ROC curve value in this case:
auc(fpr, tpr) # result 0.9076923076923078
According to the evaluation standard of general ROC curve, the performance result of the case is good:
- 0.90 - 1.00 = excellent
- 0.80 - 0.90 = good
- 0.70 - 0.80 = fair
- 0.60 - 0.70 = poor
- 0.50 - 0.60 = fail
Supplementary knowledge: evaluation index of classifier
Considering a binary classification, the categories are 1 and 0. We regard 1 and 0 as positive and negative respectively. According to the actual results and predicted results, there are four final results. The table is as follows:

Common evaluation indicators:
1. ACC: classification accuracy, which describes the classification accuracy of the classifier
The calculation formula is: ACC=(TP+TN)/(TP+FP+FN+TN)
2,BER: balanced error rate
The calculation formula is: BER=1/2*(FPR+FN/(FN+TP))
3. TPR: true positive rate, which describes the proportion of all positive cases identified in all positive cases
The calculation formula is: TPR=TP/ (TP+ FN)
4. FPR: false positive rate, which describes the proportion of identifying negative cases as positive cases in all negative cases
The calculation formula is: FPR= FP / (FP + TN)
5. TNR: true negative rate, which describes the proportion of identified negative cases in all negative cases
The calculation formula is: TNR= TN / (FP + TN)
6,PPV: Positive predictive value
The calculation formula is: PPV=TP / (TP + FP)
7,NPV: Negative predictive value
Calculation formula: NPV=TN / (FN + TN)
Where TPR is sensitivity and TNR is specificity.

Classic graphics from Wikipedia:

Interpretability
Permutation Importance
The following is about the interpretability of the results of the machine learning model. The first is the importance of each variable to the model. Permutation Importance:

Partial dependency plots (PDP)
One dimensional PDP
Partial dependency is used to explain the relationship between a feature and the target value y, which is generally reflected by drawing a partial dependency plot (PDP). In other words, the value of PDP in X1 is the average value predicted by the original model after changing the first variable in the training set to x1.
Key: view the relationship between individual features and target values
Field ca
base_features = df.columns.values.tolist() base_features.remove("target") feat_name = 'ca' # ca-num_major_vessels original pdp_dist = pdp.pdp_isolate( model=rf, # Model dataset=X_test, # Test set model_features=base_features, # Characteristic variables; Remove target value feature=feat_name # Specify a single field ) pdp.pdp_plot(pdp_dist, feat_name) # Pass in two parameters plt.show()
Through the following graph, we observed that when the ca field increased, the risk of disease decreased. The meaning of ca field is num_major_vessels, which means that when the number of vessels increases, the prevalence decreases

Field age
feat_name = 'age' pdp_dist = pdp.pdp_isolate( model=rf, dataset=X_test, model_features=base_features, feature=feat_name) pdp.pdp_plot(pdp_dist, feat_name) plt.show()
For the age field, the description of the original text:
That's a bit odd. The higher the age, the lower the chance of heart disease? Althought the blue confidence regions show that this might not be true (the red baseline is within the blue zone).
This is a little strange. The older you are, the lower your risk of heart disease? Although the blue confidence interval indicates that this may not be true (the red baseline is in the blue area)

Field oldpack
feat_name = 'oldpeak' pdp_dist = pdp.pdp_isolate( model=rf, dataset=X_test, model_features=base_features, feature=feat_name) pdp.pdp_plot(pdp_dist, feat_name) plt.show()
The oldpack field also indicates that the higher the value, the lower the risk of disease.

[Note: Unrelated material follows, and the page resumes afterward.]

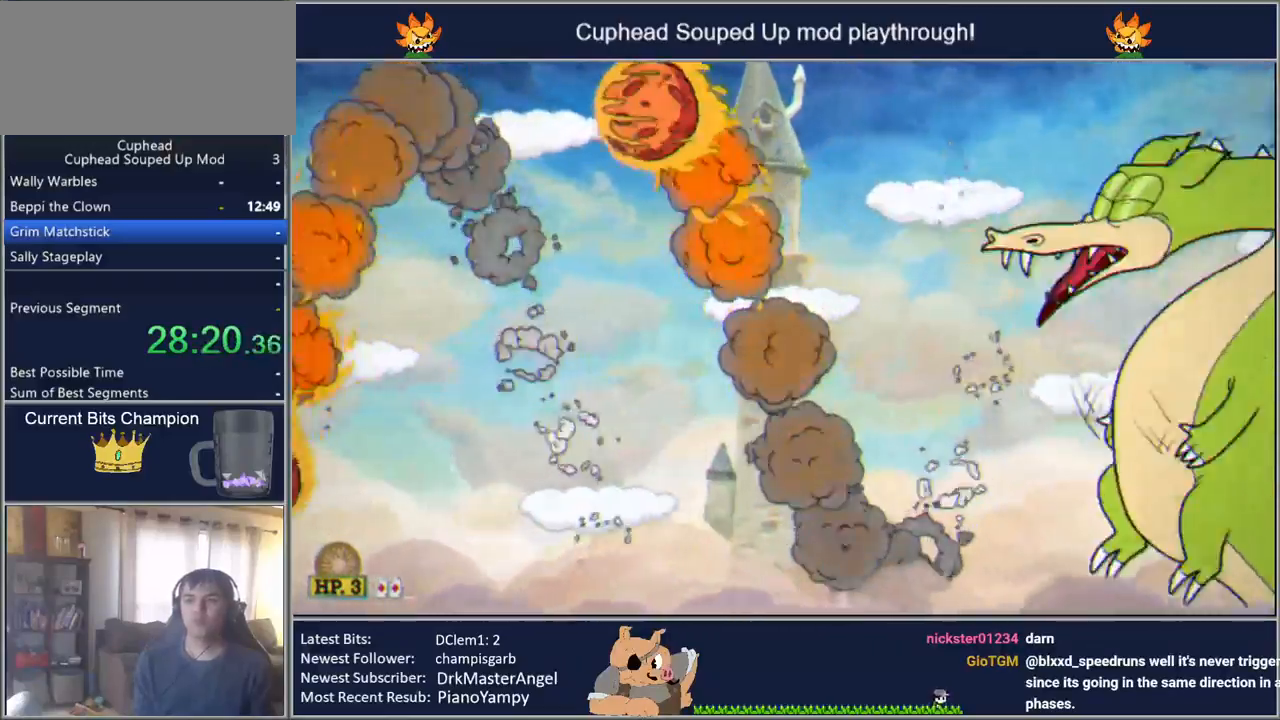
{"buttons": ["Y", "DPAD_LEFT"], "events": [[67, "DPAD_DOWN", "down"], [83, "DPAD_LEFT", "up"], [100, "DPAD_RIGHT", "down"], [183, "Y", "up"], [217, "Y", "down"], [233, "DPAD_RIGHT", "up"], [267, "DPAD_DOWN", "up"], [283, "DPAD_LEFT", "down"]]}
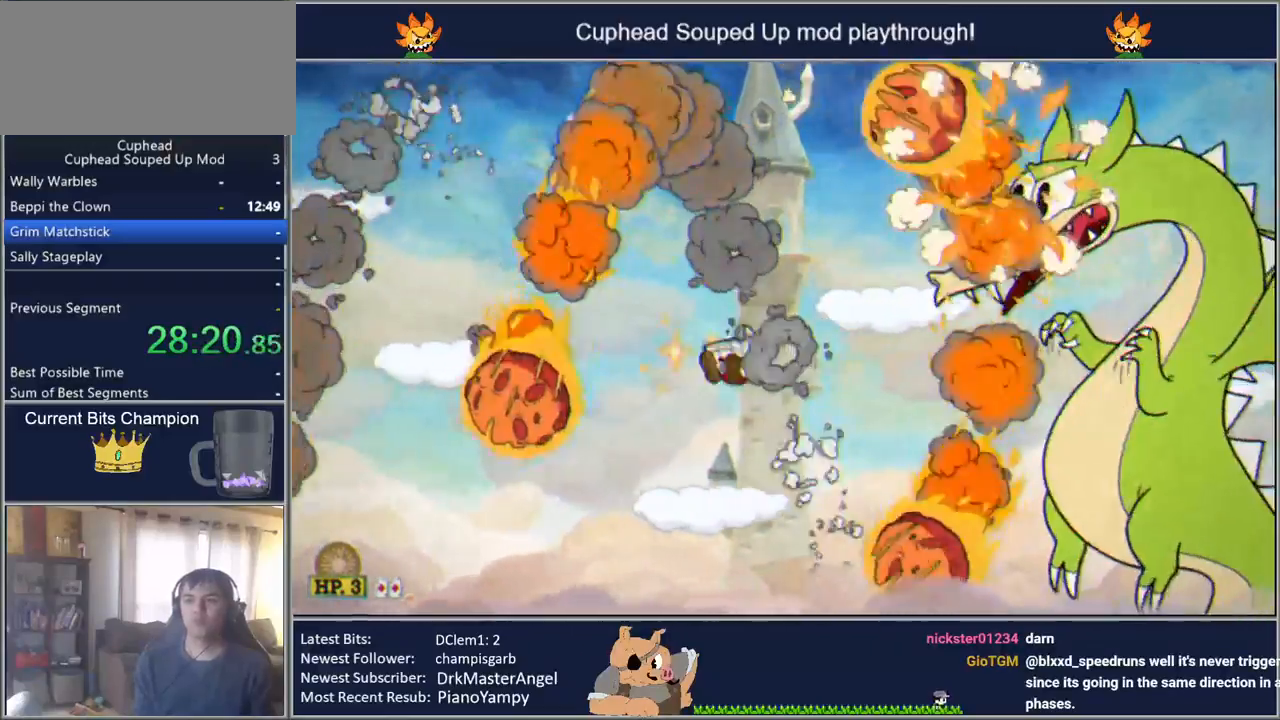
{"buttons": ["Y", "DPAD_LEFT"], "events": [[83, "DPAD_LEFT", "up"], [167, "DPAD_LEFT", "down"]]}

This variable is called "ST depression caused by relative rest exercise". Under normal conditions, the higher the value, the higher the risk of disease. But the image above shows the opposite result.
The author infers that the reason for this result may be related to slope type in addition to the depression amount. The original text is excerpted as follows, so the author draws 2D-PDP graphics
Perhaps it's not just the depression amount that's important, but the interaction with the slope type? Let's check with a 2D PDP
2D-PDP diagram
The view is slope_upsloping ,slope_ Relationship between flat and oldpack:
inter1 = pdp.pdp_interact( model=rf, # Model dataset=X_test, # Feature data set model_features=base_features, # features features=['slope_upsloping', 'oldpeak']) pdp.pdp_interact_plot( pdp_interact_out=inter1, feature_names=['slope_upsloping', 'oldpeak'], plot_type='contour') plt.show() ## ------------ inter1 = pdp.pdp_interact( model=rf, dataset=X_test, model_features=base_features, features=['slope_flat', 'oldpeak'] ) pdp.pdp_interact_plot( pdp_interact_out=inter1, feature_names=['slope_flat', 'oldpeak'], plot_type='contour') plt.show()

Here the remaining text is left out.